▶ Exercise requirements
Please set down the listing exactly, from the first line to the last.

*** Opening Data records ***

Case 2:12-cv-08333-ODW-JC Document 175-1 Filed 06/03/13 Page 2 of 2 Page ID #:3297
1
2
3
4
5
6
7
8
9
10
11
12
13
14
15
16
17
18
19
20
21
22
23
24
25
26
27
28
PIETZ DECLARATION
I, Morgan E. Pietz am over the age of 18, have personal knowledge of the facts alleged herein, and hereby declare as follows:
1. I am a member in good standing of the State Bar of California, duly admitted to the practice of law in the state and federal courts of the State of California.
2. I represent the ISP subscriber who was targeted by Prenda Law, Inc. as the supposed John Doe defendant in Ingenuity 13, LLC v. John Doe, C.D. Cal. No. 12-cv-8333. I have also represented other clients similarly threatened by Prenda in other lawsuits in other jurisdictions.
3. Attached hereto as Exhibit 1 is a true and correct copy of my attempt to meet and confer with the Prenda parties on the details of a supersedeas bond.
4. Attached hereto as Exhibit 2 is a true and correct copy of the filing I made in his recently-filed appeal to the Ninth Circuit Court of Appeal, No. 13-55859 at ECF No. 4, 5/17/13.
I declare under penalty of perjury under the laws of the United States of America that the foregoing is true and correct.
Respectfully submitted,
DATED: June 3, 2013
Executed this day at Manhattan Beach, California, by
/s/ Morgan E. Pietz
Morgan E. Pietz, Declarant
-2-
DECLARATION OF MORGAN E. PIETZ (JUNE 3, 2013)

*** Closing Data records ***

▶ Exercise result
Case 2:12-cv-08333-ODW-JC Document 175-1 Filed 06/03/13 Page 2 of 2 Page ID #:3297
1
2
3
4
5
6
7
8
9
10
11
12
13
14
15
16
17
18
19
20
21
22
23
24
25
26
27
28
PIETZ DECLARATION
I, Morgan E. Pietz am over the age of 18, have personal knowledge of the facts alleged herein, and hereby declare as follows:
1. I am a member in good standing of the State Bar of California, duly admitted to the practice of law in the state and federal courts of the State of California.
2. I represent the ISP subscriber who was targeted by Prenda Law, Inc. as the supposed John Doe defendant in Ingenuity 13, LLC v. John Doe, C.D. Cal. No. 12-cv-8333. I have also represented other clients similarly threatened by Prenda in other lawsuits in other jurisdictions.
3. Attached hereto as Exhibit 1 is a true and correct copy of my attempt to meet and confer with the Prenda parties on the details of a supersedeas bond.
4. Attached hereto as Exhibit 2 is a true and correct copy of the filing I made in his recently-filed appeal to the Ninth Circuit Court of Appeal, No. 13-55859 at ECF No. 4, 5/17/13.
I declare under penalty of perjury under the laws of the United States of America that the foregoing is true and correct.
Respectfully submitted,
DATED: June 3, 2013
Executed this day at Manhattan Beach, California, by
/s/ Morgan E. Pietz
Morgan E. Pietz, Declarant
-2-
DECLARATION OF MORGAN E. PIETZ (JUNE 3, 2013)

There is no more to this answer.